Content starts

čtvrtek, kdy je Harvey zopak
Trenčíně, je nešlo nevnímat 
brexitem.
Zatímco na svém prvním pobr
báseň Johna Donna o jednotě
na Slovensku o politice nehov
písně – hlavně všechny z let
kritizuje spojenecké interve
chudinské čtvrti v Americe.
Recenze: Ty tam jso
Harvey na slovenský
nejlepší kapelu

Content ends

■ JOB ■
Nothing but the lines from the one with "na Slovensku o politice nehov" through the final line of the records above should appear, each copied exactly.

■ PROBLEM SOLUTION ■
na Slovensku o politice nehov
písně – hlavně všechny z let
kritizuje spojenecké interve
chudinské čtvrti v Americe.
Recenze: Ty tam jso
Harvey na slovenský
nejlepší kapelu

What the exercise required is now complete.